Required work:
In the records below, find the line containing "öppnades ytorna som", then reproduce that line and every one after it to the end, exactly and alone.

[Collected data]
#####
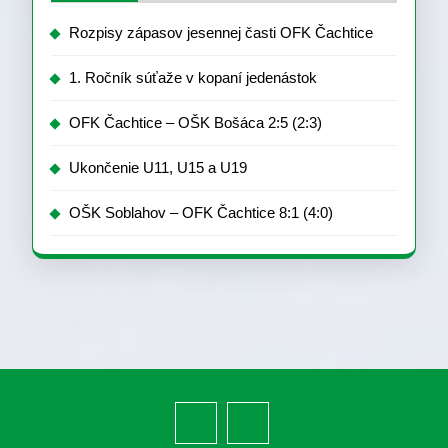
Rozpisy zápasov jesennej časti OFK Čachtice
1. Ročník súťaže v kopaní jedenástok
OFK Čachtice – OŠK Bošáca 2:5 (2:3)
Ukončenie U11, U15 a U19
OŠK Soblahov – OFK Čachtice 8:1 (4:0)
Facebook
Youtube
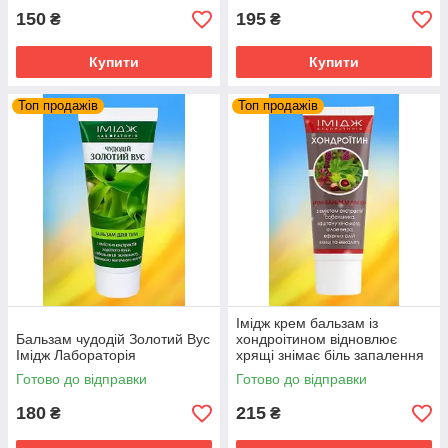
150
195
₴
₴
Купити
Купити
Топ продажів
Топ продажів
Імідж крем бальзам із
Бальзам чудодій Золотий Вус
хондроітином відновлює
Імідж Лабораторія
хрящі знімає біль запалення
суглобів та м'язів
Готово до відправки
Готово до відправки
180
215
₴
₴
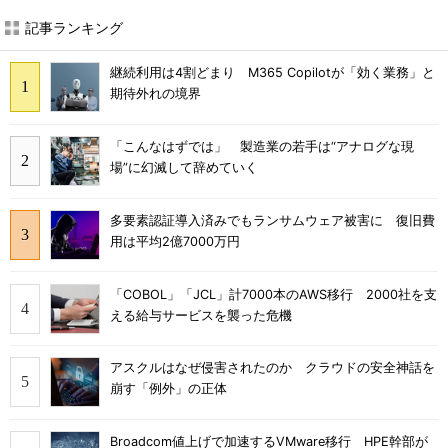
記事ランキング
継続利用は4割どまり M365 Copilotが「効く業務」と
期待外れの境界
「こんなはずでは」 製造業の若手は“アナログな現
場”に幻滅して辞めていく
多要素認証導入済みでもランサムウェア被害に 復旧費
用は平均2億7000万円
「COBOL」「JCL」計7000本のAWS移行 2000社を支
える給与サービスを襲った危機
アスクルはなぜ侵害されたのか クラウドの安全神話を
崩す「例外」の正体
Broadcom値上げで加速するVMware移行 HPE幹部が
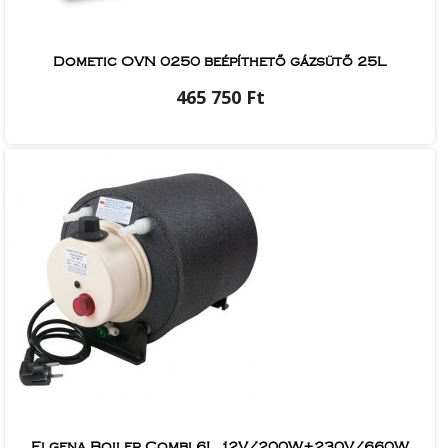
Dometic OVN 0250 beépíthető gázsütő 25L
465 750 Ft
Elgena Boiler Combi 6L 12V/200W+230V/660W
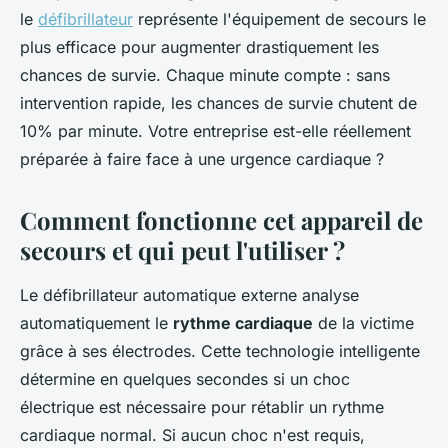
le
défibrillateur
représente l'équipement de secours le
plus efficace pour augmenter drastiquement les
chances de survie. Chaque minute compte : sans
intervention rapide, les chances de survie chutent de
10% par minute. Votre entreprise est-elle réellement
préparée à faire face à une urgence cardiaque ?
Comment fonctionne cet appareil de
secours et qui peut l'utiliser ?
Le défibrillateur automatique externe analyse
automatiquement le
rythme cardiaque
de la victime
grâce à ses électrodes. Cette technologie intelligente
détermine en quelques secondes si un choc
électrique est nécessaire pour rétablir un rythme
cardiaque normal. Si aucun choc n'est requis,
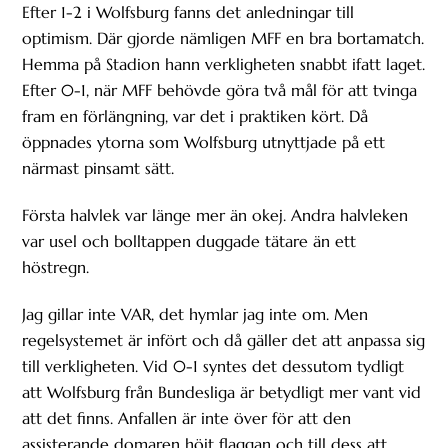
Efter 1-2 i Wolfsburg fanns det anledningar till
optimism. Där gjorde nämligen MFF en bra bortamatch.
Hemma på Stadion hann verkligheten snabbt ifatt laget.
Efter 0-1, när MFF behövde göra två mål för att tvinga
fram en förlängning, var det i praktiken kört. Då
öppnades ytorna som Wolfsburg utnyttjade på ett
närmast pinsamt sätt.
Första halvlek var länge mer än okej. Andra halvleken
var usel och bolltappen duggade tätare än ett
höstregn.
Jag gillar inte VAR, det hymlar jag inte om. Men
regelsystemet är infört och då gäller det att anpassa sig
till verkligheten. Vid 0-1 syntes det dessutom tydligt
att Wolfsburg från Bundesliga är betydligt mer vant vid
att det finns. Anfallen är inte över för att den
assisterande domaren höjt flaggan och till dess att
#####
Task output:
öppnades ytorna som Wolfsburg utnyttjade på ett
närmast pinsamt sätt.
Första halvlek var länge mer än okej. Andra halvleken
var usel och bolltappen duggade tätare än ett
höstregn.
Jag gillar inte VAR, det hymlar jag inte om. Men
regelsystemet är infört och då gäller det att anpassa sig
till verkligheten. Vid 0-1 syntes det dessutom tydligt
att Wolfsburg från Bundesliga är betydligt mer vant vid
att det finns. Anfallen är inte över för att den
assisterande domaren höjt flaggan och till dess att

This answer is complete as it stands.